SOROT JABAR – Pemerintah Kota (Pemkot) Bandung terus mempercepat penguatan pengelolaan sampah berbasis kewilayahan dengan menyiapkan ratusan titik pengolahan sampah baru. Langkah ini dilakukan untuk mengurangi ketergantungan terhadap Tempat Pembuangan Akhir (TPA) sekaligus meningkatkan kapasitas penanganan sampah di tingkat kewilayahan.
Wali Kota Bandung, Muhammad Farhan, mengatakan saat ini Pemkot Bandung telah memetakan sedikitnya 220 lokasi yang berpotensi menjadi titik pengolahan sampah. Namun, seluruh lokasi tersebut masih dalam proses verifikasi lapangan.

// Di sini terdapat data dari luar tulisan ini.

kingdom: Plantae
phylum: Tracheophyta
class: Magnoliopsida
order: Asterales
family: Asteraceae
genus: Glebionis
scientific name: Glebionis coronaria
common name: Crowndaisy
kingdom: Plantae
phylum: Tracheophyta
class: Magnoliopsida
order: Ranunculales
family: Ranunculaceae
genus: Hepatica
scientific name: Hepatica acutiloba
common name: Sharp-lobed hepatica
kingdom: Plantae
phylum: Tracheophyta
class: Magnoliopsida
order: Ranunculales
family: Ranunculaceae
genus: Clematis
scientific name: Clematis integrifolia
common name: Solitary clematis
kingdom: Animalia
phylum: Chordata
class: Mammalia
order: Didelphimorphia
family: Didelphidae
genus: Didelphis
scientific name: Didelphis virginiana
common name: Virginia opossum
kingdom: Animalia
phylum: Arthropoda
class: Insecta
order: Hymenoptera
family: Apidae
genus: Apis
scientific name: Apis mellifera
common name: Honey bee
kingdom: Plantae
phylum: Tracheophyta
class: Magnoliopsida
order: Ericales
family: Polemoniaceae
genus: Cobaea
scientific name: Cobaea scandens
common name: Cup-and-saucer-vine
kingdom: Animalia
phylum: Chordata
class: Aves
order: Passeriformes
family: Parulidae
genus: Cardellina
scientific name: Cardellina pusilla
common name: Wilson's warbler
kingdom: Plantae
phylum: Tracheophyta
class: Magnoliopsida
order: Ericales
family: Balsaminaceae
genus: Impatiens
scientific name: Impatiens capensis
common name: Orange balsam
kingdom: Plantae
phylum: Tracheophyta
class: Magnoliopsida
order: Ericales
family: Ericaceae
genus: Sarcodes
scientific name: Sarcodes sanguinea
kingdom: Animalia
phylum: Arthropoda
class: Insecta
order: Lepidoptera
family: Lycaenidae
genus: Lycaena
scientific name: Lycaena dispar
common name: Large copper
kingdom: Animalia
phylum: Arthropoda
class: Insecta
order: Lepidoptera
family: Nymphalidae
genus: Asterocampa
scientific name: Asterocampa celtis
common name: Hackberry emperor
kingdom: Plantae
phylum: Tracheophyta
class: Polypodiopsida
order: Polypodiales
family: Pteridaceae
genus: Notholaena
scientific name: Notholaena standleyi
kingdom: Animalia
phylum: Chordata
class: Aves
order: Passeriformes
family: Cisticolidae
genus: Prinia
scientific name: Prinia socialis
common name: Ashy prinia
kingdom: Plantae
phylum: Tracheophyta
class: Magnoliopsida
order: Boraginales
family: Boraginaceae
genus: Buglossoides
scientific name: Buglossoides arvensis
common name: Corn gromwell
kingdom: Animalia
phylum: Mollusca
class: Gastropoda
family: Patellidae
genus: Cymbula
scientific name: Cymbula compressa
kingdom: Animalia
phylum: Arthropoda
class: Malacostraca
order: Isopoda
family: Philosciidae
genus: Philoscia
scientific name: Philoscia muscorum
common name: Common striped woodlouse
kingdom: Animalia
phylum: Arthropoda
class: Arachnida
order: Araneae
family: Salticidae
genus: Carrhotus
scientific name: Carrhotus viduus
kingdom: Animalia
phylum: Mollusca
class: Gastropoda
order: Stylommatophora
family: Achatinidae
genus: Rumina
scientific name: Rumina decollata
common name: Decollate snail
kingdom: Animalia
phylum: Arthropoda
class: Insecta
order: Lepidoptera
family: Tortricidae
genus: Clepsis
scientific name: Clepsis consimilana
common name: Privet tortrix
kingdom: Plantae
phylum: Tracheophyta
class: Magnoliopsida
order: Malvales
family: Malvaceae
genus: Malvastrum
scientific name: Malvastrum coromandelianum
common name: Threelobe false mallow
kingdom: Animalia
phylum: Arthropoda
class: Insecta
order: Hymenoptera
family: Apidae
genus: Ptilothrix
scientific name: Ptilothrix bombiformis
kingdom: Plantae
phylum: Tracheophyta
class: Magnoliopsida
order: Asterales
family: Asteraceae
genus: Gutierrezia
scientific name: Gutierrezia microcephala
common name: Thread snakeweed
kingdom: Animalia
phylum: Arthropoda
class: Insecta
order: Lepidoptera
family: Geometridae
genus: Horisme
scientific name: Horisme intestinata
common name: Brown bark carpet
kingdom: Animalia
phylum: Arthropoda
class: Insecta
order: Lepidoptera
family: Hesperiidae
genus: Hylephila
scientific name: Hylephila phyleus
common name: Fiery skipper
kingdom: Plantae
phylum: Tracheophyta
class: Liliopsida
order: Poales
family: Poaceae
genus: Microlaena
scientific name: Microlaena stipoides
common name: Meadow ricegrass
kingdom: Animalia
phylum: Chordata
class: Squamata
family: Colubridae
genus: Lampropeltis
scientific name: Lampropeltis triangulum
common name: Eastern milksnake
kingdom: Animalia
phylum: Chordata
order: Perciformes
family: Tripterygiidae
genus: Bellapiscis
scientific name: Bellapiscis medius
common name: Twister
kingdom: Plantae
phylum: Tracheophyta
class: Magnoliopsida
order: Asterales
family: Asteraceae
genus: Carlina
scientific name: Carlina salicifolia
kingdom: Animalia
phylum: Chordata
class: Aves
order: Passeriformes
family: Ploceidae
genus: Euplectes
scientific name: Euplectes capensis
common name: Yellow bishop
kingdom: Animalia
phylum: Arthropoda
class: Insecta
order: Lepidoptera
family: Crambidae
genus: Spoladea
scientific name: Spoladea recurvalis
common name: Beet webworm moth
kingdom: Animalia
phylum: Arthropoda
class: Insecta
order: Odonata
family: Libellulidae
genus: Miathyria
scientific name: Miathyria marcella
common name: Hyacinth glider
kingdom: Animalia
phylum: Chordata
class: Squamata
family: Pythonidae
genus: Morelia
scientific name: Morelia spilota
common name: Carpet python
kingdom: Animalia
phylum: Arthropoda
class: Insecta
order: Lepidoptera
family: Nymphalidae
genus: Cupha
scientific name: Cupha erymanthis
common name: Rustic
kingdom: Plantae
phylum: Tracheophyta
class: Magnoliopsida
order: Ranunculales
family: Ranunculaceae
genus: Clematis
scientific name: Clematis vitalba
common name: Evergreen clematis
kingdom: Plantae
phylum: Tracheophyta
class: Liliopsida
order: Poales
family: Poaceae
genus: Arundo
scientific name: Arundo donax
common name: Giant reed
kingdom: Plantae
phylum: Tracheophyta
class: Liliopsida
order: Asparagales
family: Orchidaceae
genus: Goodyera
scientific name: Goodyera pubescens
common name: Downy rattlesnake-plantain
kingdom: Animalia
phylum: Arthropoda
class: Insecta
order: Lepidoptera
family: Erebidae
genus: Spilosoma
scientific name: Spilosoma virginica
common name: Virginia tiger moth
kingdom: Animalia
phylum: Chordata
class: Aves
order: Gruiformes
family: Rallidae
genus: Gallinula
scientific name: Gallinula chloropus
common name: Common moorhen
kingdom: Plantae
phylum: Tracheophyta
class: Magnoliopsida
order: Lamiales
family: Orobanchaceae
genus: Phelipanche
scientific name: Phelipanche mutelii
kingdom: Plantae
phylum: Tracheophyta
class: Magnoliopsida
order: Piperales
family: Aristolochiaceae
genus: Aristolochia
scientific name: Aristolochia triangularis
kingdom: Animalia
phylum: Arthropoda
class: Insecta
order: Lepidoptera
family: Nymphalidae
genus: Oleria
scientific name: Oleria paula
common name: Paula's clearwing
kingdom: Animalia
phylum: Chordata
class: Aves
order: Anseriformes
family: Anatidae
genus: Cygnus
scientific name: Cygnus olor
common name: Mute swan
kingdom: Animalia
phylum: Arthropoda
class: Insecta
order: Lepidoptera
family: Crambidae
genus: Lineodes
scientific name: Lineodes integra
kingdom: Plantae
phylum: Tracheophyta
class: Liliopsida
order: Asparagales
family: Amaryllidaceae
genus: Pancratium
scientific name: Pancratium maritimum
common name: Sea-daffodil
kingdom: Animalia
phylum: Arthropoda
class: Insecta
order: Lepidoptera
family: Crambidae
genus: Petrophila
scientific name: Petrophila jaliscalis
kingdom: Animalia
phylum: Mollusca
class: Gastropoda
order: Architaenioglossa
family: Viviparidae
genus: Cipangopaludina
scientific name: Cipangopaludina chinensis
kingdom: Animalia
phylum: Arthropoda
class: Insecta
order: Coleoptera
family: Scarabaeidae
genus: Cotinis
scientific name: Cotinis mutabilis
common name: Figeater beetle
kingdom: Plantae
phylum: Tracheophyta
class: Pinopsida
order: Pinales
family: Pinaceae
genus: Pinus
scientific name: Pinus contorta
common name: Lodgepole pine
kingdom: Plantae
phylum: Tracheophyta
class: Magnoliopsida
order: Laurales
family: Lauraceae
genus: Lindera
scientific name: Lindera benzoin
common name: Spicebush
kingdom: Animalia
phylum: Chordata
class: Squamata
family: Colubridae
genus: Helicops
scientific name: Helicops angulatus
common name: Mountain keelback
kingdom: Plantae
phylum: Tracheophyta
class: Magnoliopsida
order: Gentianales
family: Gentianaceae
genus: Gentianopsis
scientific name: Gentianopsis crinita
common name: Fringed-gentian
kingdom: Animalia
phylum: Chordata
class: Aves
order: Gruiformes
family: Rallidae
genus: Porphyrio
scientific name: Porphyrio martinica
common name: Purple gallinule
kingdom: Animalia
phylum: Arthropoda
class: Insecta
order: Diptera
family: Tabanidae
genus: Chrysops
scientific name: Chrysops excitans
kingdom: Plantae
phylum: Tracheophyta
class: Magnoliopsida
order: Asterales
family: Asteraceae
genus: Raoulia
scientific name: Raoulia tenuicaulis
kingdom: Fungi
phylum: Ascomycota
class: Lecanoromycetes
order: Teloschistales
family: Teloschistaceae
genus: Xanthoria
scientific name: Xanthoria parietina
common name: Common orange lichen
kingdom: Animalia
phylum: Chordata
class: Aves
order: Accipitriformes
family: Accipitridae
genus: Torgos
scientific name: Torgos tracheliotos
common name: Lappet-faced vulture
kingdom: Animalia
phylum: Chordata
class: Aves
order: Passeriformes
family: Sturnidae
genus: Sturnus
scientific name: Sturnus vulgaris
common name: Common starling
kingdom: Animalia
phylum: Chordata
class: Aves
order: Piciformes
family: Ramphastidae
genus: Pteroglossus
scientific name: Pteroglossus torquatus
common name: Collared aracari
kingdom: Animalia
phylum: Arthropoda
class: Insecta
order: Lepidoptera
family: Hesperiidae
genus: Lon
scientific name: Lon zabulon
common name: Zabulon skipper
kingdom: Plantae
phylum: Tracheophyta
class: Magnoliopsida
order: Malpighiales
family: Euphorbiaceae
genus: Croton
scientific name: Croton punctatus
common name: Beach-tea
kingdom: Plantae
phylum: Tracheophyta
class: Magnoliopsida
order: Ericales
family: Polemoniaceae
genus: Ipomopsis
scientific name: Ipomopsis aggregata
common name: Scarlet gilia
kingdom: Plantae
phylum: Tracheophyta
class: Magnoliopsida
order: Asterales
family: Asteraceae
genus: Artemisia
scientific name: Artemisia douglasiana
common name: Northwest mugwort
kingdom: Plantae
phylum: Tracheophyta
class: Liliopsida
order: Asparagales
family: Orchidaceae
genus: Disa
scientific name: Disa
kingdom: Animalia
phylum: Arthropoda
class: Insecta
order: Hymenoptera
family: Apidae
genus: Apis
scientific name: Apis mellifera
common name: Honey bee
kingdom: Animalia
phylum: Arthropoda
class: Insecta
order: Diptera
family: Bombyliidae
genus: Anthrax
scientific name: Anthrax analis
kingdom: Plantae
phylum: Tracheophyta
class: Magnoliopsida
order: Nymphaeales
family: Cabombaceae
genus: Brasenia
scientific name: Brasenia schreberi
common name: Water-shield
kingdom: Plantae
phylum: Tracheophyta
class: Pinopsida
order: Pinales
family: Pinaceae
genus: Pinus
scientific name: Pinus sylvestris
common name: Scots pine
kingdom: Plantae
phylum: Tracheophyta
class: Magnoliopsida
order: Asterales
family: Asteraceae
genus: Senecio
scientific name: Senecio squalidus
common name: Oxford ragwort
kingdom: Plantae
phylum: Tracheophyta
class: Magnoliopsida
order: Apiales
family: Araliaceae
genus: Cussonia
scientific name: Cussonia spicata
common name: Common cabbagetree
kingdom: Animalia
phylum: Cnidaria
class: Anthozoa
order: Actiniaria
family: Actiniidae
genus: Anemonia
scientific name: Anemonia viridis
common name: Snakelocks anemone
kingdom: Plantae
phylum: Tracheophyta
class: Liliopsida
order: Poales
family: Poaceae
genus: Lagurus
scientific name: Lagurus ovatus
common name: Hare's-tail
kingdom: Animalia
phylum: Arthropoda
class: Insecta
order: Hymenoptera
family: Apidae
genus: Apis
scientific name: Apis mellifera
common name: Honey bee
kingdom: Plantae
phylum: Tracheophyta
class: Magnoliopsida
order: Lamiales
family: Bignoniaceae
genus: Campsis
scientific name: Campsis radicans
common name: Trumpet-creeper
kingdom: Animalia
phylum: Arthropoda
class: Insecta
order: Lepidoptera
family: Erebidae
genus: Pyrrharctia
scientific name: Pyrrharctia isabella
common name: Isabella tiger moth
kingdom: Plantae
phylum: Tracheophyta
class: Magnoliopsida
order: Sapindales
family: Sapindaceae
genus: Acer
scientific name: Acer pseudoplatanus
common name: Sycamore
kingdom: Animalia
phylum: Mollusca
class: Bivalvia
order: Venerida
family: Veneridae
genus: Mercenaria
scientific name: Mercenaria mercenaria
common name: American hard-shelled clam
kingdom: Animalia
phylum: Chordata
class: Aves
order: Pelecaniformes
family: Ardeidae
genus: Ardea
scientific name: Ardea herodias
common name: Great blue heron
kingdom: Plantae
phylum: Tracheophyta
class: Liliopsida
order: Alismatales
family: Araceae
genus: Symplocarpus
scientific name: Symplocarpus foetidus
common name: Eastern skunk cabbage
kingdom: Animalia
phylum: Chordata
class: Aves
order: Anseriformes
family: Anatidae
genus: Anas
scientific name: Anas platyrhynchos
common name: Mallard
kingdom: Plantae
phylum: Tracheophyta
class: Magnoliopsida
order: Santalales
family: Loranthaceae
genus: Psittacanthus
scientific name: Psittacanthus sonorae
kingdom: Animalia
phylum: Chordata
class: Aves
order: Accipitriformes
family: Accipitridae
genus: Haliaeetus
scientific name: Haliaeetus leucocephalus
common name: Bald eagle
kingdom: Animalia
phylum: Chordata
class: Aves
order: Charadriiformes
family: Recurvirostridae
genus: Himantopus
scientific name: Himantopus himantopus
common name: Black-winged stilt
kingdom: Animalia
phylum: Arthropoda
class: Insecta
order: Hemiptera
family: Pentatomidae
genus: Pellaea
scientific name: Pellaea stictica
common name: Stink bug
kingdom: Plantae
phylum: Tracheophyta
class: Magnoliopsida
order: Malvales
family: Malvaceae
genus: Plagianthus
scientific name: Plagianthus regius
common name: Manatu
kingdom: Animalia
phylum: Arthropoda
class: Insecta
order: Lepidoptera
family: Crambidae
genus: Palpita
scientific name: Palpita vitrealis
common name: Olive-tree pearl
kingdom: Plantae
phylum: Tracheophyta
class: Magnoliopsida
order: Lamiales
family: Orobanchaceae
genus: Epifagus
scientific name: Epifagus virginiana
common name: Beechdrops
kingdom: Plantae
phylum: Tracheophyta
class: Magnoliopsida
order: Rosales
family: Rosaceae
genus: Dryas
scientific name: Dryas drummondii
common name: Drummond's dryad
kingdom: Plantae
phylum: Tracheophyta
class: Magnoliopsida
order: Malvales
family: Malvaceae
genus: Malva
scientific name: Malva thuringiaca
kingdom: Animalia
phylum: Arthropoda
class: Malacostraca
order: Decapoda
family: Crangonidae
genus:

“Pertama, bantuan dari Pemerintah Provinsi Jawa Barat berupa 151 mesin RDF. Kedua, bantuan dari Mabes TNI AD, di mana kami mengusulkan 50 titik pengolahan sampah,” ujar Farhan di Balai Kota Bandung, Senin (22/6/2026).
Menurut Farhan, ketersediaan mesin pengolahan sampah bukan lagi menjadi persoalan utama. Tantangan terbesar saat ini justru berada pada penyiapan lahan yang memenuhi persyaratan untuk penempatan fasilitas pengolahan sampah.
Ia menjelaskan, setiap titik pengolahan membutuhkan lahan minimal seluas 100 meter persegi. Karena itu, meskipun secara pemetaan melalui foto udara terdapat sekitar 220 lokasi potensial, seluruhnya masih harus diverifikasi secara langsung di lapangan.
“Berdasarkan foto udara, kami telah menyiapkan sekitar 220 titik. Saat ini sedang dilakukan verifikasi lapangan untuk memastikan aksesnya memadai dan tidak menimbulkan gangguan,” katanya.